[Stored data entries]
__________________________________________________

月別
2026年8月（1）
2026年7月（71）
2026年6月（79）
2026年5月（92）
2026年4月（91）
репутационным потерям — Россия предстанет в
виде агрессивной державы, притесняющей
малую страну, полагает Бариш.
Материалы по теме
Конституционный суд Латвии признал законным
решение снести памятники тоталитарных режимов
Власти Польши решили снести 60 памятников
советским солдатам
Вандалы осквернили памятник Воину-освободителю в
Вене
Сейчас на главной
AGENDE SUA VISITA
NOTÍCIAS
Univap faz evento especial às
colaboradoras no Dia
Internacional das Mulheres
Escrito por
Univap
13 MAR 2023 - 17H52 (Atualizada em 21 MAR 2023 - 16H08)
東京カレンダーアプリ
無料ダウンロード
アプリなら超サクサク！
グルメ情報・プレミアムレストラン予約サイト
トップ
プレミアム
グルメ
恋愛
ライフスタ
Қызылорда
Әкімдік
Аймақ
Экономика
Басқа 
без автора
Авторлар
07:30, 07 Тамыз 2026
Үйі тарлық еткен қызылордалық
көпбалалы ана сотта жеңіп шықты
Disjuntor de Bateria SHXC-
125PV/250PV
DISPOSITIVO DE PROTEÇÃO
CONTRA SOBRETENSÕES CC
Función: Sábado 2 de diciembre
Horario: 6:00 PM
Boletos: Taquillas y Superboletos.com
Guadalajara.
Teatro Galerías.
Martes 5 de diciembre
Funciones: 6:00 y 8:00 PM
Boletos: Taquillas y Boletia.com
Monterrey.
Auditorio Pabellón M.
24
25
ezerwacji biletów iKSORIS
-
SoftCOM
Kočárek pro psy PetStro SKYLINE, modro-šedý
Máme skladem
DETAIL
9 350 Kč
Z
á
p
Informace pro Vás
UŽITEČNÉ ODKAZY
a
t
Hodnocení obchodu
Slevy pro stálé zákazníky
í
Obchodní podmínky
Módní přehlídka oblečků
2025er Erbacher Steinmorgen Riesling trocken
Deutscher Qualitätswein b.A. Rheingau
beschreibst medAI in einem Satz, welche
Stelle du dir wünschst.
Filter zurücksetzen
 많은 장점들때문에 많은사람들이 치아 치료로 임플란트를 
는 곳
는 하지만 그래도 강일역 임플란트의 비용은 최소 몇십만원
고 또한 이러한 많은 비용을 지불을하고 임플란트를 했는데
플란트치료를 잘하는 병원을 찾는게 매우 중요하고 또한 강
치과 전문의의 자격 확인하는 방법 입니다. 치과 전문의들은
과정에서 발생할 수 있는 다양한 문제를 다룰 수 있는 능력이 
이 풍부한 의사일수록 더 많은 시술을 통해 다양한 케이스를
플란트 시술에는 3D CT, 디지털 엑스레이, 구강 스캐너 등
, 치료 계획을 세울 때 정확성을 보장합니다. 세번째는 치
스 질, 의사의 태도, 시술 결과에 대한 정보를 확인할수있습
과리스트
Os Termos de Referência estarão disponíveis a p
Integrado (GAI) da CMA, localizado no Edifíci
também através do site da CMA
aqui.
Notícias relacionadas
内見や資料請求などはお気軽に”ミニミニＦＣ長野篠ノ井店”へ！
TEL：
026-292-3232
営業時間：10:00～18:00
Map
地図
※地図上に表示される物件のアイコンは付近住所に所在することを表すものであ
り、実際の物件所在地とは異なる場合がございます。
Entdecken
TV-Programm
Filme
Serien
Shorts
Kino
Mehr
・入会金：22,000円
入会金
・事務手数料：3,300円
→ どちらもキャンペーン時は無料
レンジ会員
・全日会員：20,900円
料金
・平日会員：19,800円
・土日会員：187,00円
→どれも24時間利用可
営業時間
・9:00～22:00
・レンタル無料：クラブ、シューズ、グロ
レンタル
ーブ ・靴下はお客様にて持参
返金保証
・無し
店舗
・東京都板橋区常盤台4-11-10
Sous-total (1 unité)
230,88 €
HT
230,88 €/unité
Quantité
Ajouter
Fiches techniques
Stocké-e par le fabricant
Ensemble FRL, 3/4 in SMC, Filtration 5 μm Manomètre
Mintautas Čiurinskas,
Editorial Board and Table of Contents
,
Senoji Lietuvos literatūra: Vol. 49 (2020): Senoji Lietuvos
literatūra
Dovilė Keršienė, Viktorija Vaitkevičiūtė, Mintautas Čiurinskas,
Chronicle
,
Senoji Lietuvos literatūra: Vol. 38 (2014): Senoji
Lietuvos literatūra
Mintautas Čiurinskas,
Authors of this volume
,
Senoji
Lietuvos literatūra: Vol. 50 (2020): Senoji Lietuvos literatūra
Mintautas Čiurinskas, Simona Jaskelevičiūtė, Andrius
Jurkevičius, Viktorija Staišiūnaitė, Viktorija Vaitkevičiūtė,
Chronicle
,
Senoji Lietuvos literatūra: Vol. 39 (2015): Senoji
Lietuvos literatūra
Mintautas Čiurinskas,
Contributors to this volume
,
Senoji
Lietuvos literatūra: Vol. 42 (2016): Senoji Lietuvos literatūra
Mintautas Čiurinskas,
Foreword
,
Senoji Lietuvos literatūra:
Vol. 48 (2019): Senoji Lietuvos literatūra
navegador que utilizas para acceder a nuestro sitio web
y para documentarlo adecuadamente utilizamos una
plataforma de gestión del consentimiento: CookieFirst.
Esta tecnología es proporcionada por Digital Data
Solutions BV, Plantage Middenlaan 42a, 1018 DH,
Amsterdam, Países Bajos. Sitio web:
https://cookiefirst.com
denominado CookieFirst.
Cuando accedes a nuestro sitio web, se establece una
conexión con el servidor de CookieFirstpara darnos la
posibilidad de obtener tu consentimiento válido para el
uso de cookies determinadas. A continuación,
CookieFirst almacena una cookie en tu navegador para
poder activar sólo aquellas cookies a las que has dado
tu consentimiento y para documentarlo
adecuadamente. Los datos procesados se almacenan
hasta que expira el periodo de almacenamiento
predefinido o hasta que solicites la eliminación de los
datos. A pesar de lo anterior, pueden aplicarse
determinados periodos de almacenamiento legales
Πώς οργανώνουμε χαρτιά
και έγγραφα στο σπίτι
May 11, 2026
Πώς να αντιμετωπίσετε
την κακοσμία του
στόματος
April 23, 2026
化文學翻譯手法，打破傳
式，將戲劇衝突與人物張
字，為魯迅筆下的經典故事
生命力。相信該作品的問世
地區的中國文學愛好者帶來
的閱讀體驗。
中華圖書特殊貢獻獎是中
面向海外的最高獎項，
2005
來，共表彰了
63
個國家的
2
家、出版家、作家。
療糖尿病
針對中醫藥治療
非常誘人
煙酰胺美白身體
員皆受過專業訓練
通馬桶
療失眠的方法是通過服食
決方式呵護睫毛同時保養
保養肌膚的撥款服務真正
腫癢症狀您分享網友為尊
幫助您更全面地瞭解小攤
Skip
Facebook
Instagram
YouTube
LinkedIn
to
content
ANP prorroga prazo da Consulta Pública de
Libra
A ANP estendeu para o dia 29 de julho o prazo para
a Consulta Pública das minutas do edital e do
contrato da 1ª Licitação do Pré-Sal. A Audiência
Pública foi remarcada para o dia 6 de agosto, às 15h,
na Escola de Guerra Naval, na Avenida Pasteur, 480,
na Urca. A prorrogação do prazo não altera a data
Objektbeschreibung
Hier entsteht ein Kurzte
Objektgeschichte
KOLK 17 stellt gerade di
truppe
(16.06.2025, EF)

__________________________________________________

Please write the data above out again, exactly the same.

月別
2026年8月（1）
2026年7月（71）
2026年6月（79）
2026年5月（92）
2026年4月（91）
репутационным потерям — Россия предстанет в
виде агрессивной державы, притесняющей
малую страну, полагает Бариш.
Материалы по теме
Конституционный суд Латвии признал законным
решение снести памятники тоталитарных режимов
Власти Польши решили снести 60 памятников
советским солдатам
Вандалы осквернили памятник Воину-освободителю в
Вене
Сейчас на главной
AGENDE SUA VISITA
NOTÍCIAS
Univap faz evento especial às
colaboradoras no Dia
Internacional das Mulheres
Escrito por
Univap
13 MAR 2023 - 17H52 (Atualizada em 21 MAR 2023 - 16H08)
東京カレンダーアプリ
無料ダウンロード
アプリなら超サクサク！
グルメ情報・プレミアムレストラン予約サイト
トップ
プレミアム
グルメ
恋愛
ライフスタ
Қызылорда
Әкімдік
Аймақ
Экономика
Басқа 
без автора
Авторлар
07:30, 07 Тамыз 2026
Үйі тарлық еткен қызылордалық
көпбалалы ана сотта жеңіп шықты
Disjuntor de Bateria SHXC-
125PV/250PV
DISPOSITIVO DE PROTEÇÃO
CONTRA SOBRETENSÕES CC
Función: Sábado 2 de diciembre
Horario: 6:00 PM
Boletos: Taquillas y Superboletos.com
Guadalajara.
Teatro Galerías.
Martes 5 de diciembre
Funciones: 6:00 y 8:00 PM
Boletos: Taquillas y Boletia.com
Monterrey.
Auditorio Pabellón M.
24
25
ezerwacji biletów iKSORIS
-
SoftCOM
Kočárek pro psy PetStro SKYLINE, modro-šedý
Máme skladem
DETAIL
9 350 Kč
Z
á
p
Informace pro Vás
UŽITEČNÉ ODKAZY
a
t
Hodnocení obchodu
Slevy pro stálé zákazníky
í
Obchodní podmínky
Módní přehlídka oblečků
2025er Erbacher Steinmorgen Riesling trocken
Deutscher Qualitätswein b.A. Rheingau
beschreibst medAI in einem Satz, welche
Stelle du dir wünschst.
Filter zurücksetzen
 많은 장점들때문에 많은사람들이 치아 치료로 임플란트를 
는 곳
는 하지만 그래도 강일역 임플란트의 비용은 최소 몇십만원
고 또한 이러한 많은 비용을 지불을하고 임플란트를 했는데
플란트치료를 잘하는 병원을 찾는게 매우 중요하고 또한 강
치과 전문의의 자격 확인하는 방법 입니다. 치과 전문의들은
과정에서 발생할 수 있는 다양한 문제를 다룰 수 있는 능력이 
이 풍부한 의사일수록 더 많은 시술을 통해 다양한 케이스를
플란트 시술에는 3D CT, 디지털 엑스레이, 구강 스캐너 등
, 치료 계획을 세울 때 정확성을 보장합니다. 세번째는 치
스 질, 의사의 태도, 시술 결과에 대한 정보를 확인할수있습
과리스트
Os Termos de Referência estarão disponíveis a p
Integrado (GAI) da CMA, localizado no Edifíci
também através do site da CMA
aqui.
Notícias relacionadas
内見や資料請求などはお気軽に”ミニミニＦＣ長野篠ノ井店”へ！
TEL：
026-292-3232
営業時間：10:00～18:00
Map
地図
※地図上に表示される物件のアイコンは付近住所に所在することを表すものであ
り、実際の物件所在地とは異なる場合がございます。
Entdecken
TV-Programm
Filme
Serien
Shorts
Kino
Mehr
・入会金：22,000円
入会金
・事務手数料：3,300円
→ どちらもキャンペーン時は無料
レンジ会員
・全日会員：20,900円
料金
・平日会員：19,800円
・土日会員：187,00円
→どれも24時間利用可
営業時間
・9:00～22:00
・レンタル無料：クラブ、シューズ、グロ
レンタル
ーブ ・靴下はお客様にて持参
返金保証
・無し
店舗
・東京都板橋区常盤台4-11-10
Sous-total (1 unité)
230,88 €
HT
230,88 €/unité
Quantité
Ajouter
Fiches techniques
Stocké-e par le fabricant
Ensemble FRL, 3/4 in SMC, Filtration 5 μm Manomètre
Mintautas Čiurinskas,
Editorial Board and Table of Contents
,
Senoji Lietuvos literatūra: Vol. 49 (2020): Senoji Lietuvos
literatūra
Dovilė Keršienė, Viktorija Vaitkevičiūtė, Mintautas Čiurinskas,
Chronicle
,
Senoji Lietuvos literatūra: Vol. 38 (2014): Senoji
Lietuvos literatūra
Mintautas Čiurinskas,
Authors of this volume
,
Senoji
Lietuvos literatūra: Vol. 50 (2020): Senoji Lietuvos literatūra
Mintautas Čiurinskas, Simona Jaskelevičiūtė, Andrius
Jurkevičius, Viktorija Staišiūnaitė, Viktorija Vaitkevičiūtė,
Chronicle
,
Senoji Lietuvos literatūra: Vol. 39 (2015): Senoji
Lietuvos literatūra
Mintautas Čiurinskas,
Contributors to this volume
,
Senoji
Lietuvos literatūra: Vol. 42 (2016): Senoji Lietuvos literatūra
Mintautas Čiurinskas,
Foreword
,
Senoji Lietuvos literatūra:
Vol. 48 (2019): Senoji Lietuvos literatūra
navegador que utilizas para acceder a nuestro sitio web
y para documentarlo adecuadamente utilizamos una
plataforma de gestión del consentimiento: CookieFirst.
Esta tecnología es proporcionada por Digital Data
Solutions BV, Plantage Middenlaan 42a, 1018 DH,
Amsterdam, Países Bajos. Sitio web:
https://cookiefirst.com
denominado CookieFirst.
Cuando accedes a nuestro sitio web, se establece una
conexión con el servidor de CookieFirstpara darnos la
posibilidad de obtener tu consentimiento válido para el
uso de cookies determinadas. A continuación,
CookieFirst almacena una cookie en tu navegador para
poder activar sólo aquellas cookies a las que has dado
tu consentimiento y para documentarlo
adecuadamente. Los datos procesados se almacenan
hasta que expira el periodo de almacenamiento
predefinido o hasta que solicites la eliminación de los
datos. A pesar de lo anterior, pueden aplicarse
determinados periodos de almacenamiento legales
Πώς οργανώνουμε χαρτιά
και έγγραφα στο σπίτι
May 11, 2026
Πώς να αντιμετωπίσετε
την κακοσμία του
στόματος
April 23, 2026
化文學翻譯手法，打破傳
式，將戲劇衝突與人物張
字，為魯迅筆下的經典故事
生命力。相信該作品的問世
地區的中國文學愛好者帶來
的閱讀體驗。
中華圖書特殊貢獻獎是中
面向海外的最高獎項，
2005
來，共表彰了
63
個國家的
2
家、出版家、作家。
療糖尿病
針對中醫藥治療
非常誘人
煙酰胺美白身體
員皆受過專業訓練
通馬桶
療失眠的方法是通過服食
決方式呵護睫毛同時保養
保養肌膚的撥款服務真正
腫癢症狀您分享網友為尊
幫助您更全面地瞭解小攤
Skip
Facebook
Instagram
YouTube
LinkedIn
to
content
ANP prorroga prazo da Consulta Pública de
Libra
A ANP estendeu para o dia 29 de julho o prazo para
a Consulta Pública das minutas do edital e do
contrato da 1ª Licitação do Pré-Sal. A Audiência
Pública foi remarcada para o dia 6 de agosto, às 15h,
na Escola de Guerra Naval, na Avenida Pasteur, 480,
na Urca. A prorrogação do prazo não altera a data
Objektbeschreibung
Hier entsteht ein Kurzte
Objektgeschichte
KOLK 17 stellt gerade di
truppe
(16.06.2025, EF)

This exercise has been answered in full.